Words & Photography Mary-Rose Storey
You’ll need to look upwards to take in the glorious Victorian Gothic architecture of All Saints Church, as it’s tucked away between buildings in a rather narrow part of Margaret Street and you could easily walk right past it. The renowned Victorian architect, William Butterfield, designed this magnificent church in 1850 and it was the building that initiated the High Victorian Gothic era. He chose pink brick, which was more expensive than stone, inspired by the churches of Italy and North Germany. The use of intricate, patterned brickwork called polychrome was considered a pivotal project, as was his use of elaborate colour, both inside and out. In 1849, just before Butterfield designed the church, John Ruskin, the leading art critic at that time, had published his Seven Lamps of Architecture, in which he urged the study of Italian Gothic and the use of polychromy.
The poet and writer, Sir John Betjeman, who founded the Victorian Society and was a passionate defender of Victorian architecture, wrote of All Saints, “It was here, in the 1850s that the revolution in architecture began… It led the way, All Saints Margaret Street, in church building.” In January 2014, the church was chosen by Simon Thurley, head of English Heritage, as one of the ten buildings that changed the face of Britain. If you go through the pretty courtyard and enter the church there’ll be even more of a feast for your eyes and soul, for the exotic interior is breath taking. Betjeman described it as “a riot of colour, there’d never been anything like it.”
The colour and patterns of the brickwork, the ornate details and tiles covering the walls and floor are fabulous. The tiles were designed by Butterfield and painted by Alexander Gibbs, who also designed the beautiful stained glass windows. The panels depict a variety of scenes from the Bible and the Early Church. Alexander Gibbs also designed the beautiful stained glass windows. Father Alan Moses, who has been the vicar for the past twenty years, officially holds the title of Prebendary, although, as he says, “Nobody has any idea what a Prebendary is and I spend my life explaining it. It is actually an honorary Canon. In the Middle Ages, cathedrals, which weren’t run by monks, had chapters of clergy. Their incomes were provided by a manor or farm, which was called a prebend. The Bishop hands these titles out as a kind of good conduct medal I suppose. It means I have a stall in St Paul’s Cathedral choir.”

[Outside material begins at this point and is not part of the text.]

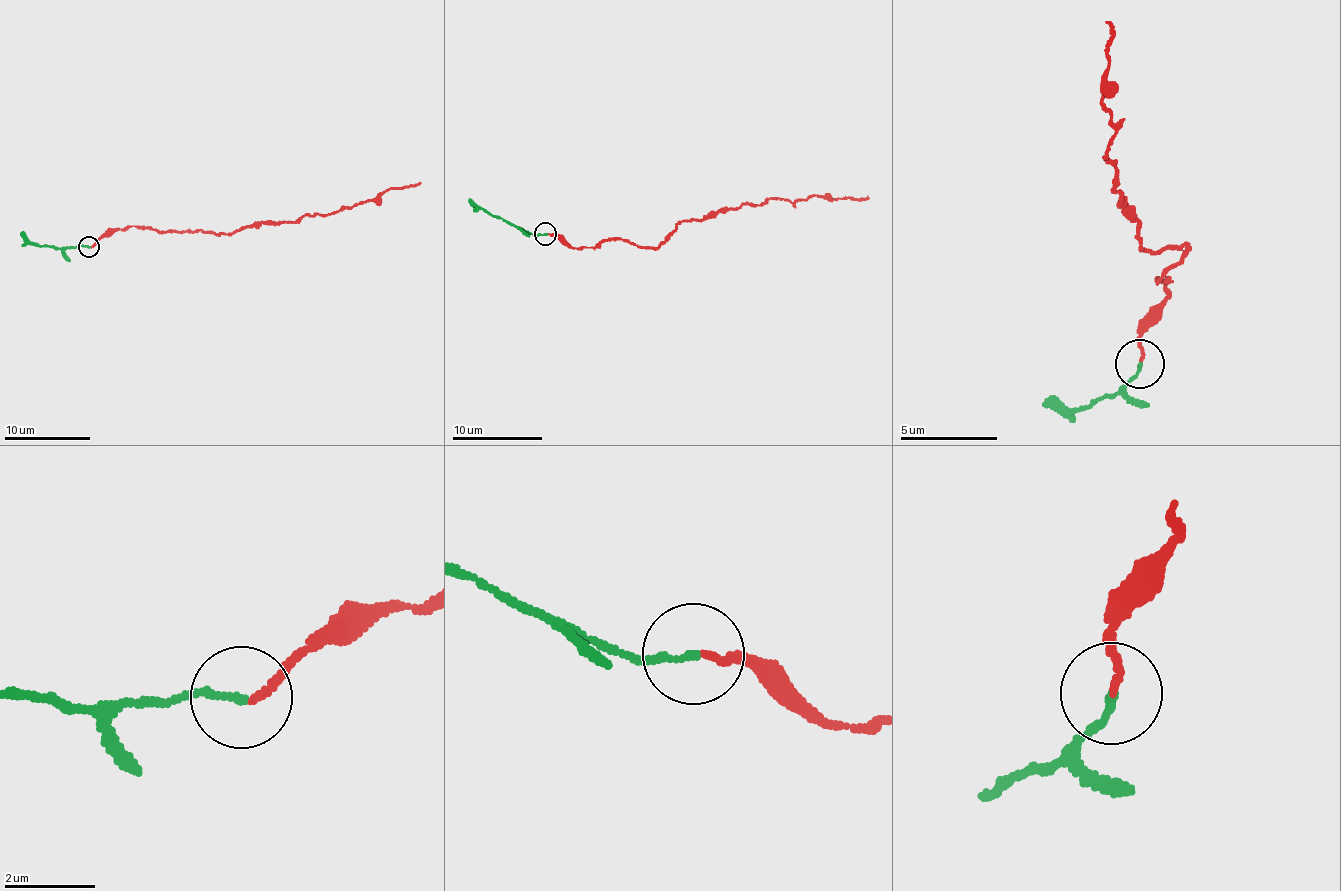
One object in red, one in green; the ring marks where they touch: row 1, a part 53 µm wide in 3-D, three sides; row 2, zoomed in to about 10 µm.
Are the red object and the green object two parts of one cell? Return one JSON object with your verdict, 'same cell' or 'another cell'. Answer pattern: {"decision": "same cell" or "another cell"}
{"decision": "same cell"}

Recently, the church has been impeccably and sympathetically restored. Father Moses was responsible for the fundraising and leadership of the restoration programme, which has been a great work but still not yet finished. It’s been 20 years in different phases. The roof was done first, as it was an urgent problem, then the organ was rebuilt, which cost another half a million pounds. Some exploratory work of what was underneath, paintwork was done and then the main interior in three successive years. Things had got very dirty because for the first 50 years the church had coal gas lighting and there were no real restoration techniques as we have them now, so the only thing then to freshen things up was to slap paint over everything. The stonework, which you now see restored to its natural state, had dull flat paint on it, which drained the life out of it and lost all the texture. The tiles were all very dirty and some of the painted designs you can see now had been painted over and the design lost. The restorers went back to the last restoration by Butterfield, which was in the 1880s and settled that that would be the scheme. In 1910, the east wall fresco deteriorated so badly that it had to be completely replaced. The same design was used but with the paintings on Elmwood panels rather than straight onto the wall.
“One of the things about the building is that it’s so elaborate that you keep discovering things you hadn’t noticed before, or you see things in a different light. I suppose because I sit in it saying my prayers every day that it’s the ethos of the whole place that appeals. It’s home to me. It took me about six months to settle in because I’d worked in a church in the centre of Edinburgh before I came here, which was the place I was used to. It takes a while to settle into a new home,” says Father Moses.
Butterfield talked about the ‘floating jewels’ yet not much evidence of these was seen until the windows were cleaned and the stonework restored. If you come in on a sunny morning, you can see reds and blues and greens where the light has streamed through the upper windows onto the stonework. The church itself has always had a very strong choral tradition. When it started there was a choir school and the choir sang services every day; the choir school closed in 1968. It only had about 20 boys so it was no longer really educationally viable and unfortunately there wasn’t a local boys’ school it could be attached to. There is now, however, an excellent adult professional choir. They sing on Sunday mornings and Sunday evenings with a very wide repertoire, from Plain Song to Mozart, from extravagantly operatic to austerely plain. The organ is a cathedral standard organ and new music is constantly added, often composed by some of the musicians.
The church is open daily from 7am to 7pm, and supports a number of projects for the homeless as well as helping people who come to the door. The congregation is very mixed, attracting people from all over the world. One regular parishioner, Dr Yvonne Craig, who is in her nineties, says of All Saints, “It’s a treasure, founded with Christian concern for the poor and now has a lighted candle for the persecuted. I love its integration of celebration and compassion.” So, even if you’re not of a religious disposition, you can go and sit at peace inside, have a moment of quiet reflection and absorb the beauty and magnificence of your surroundings.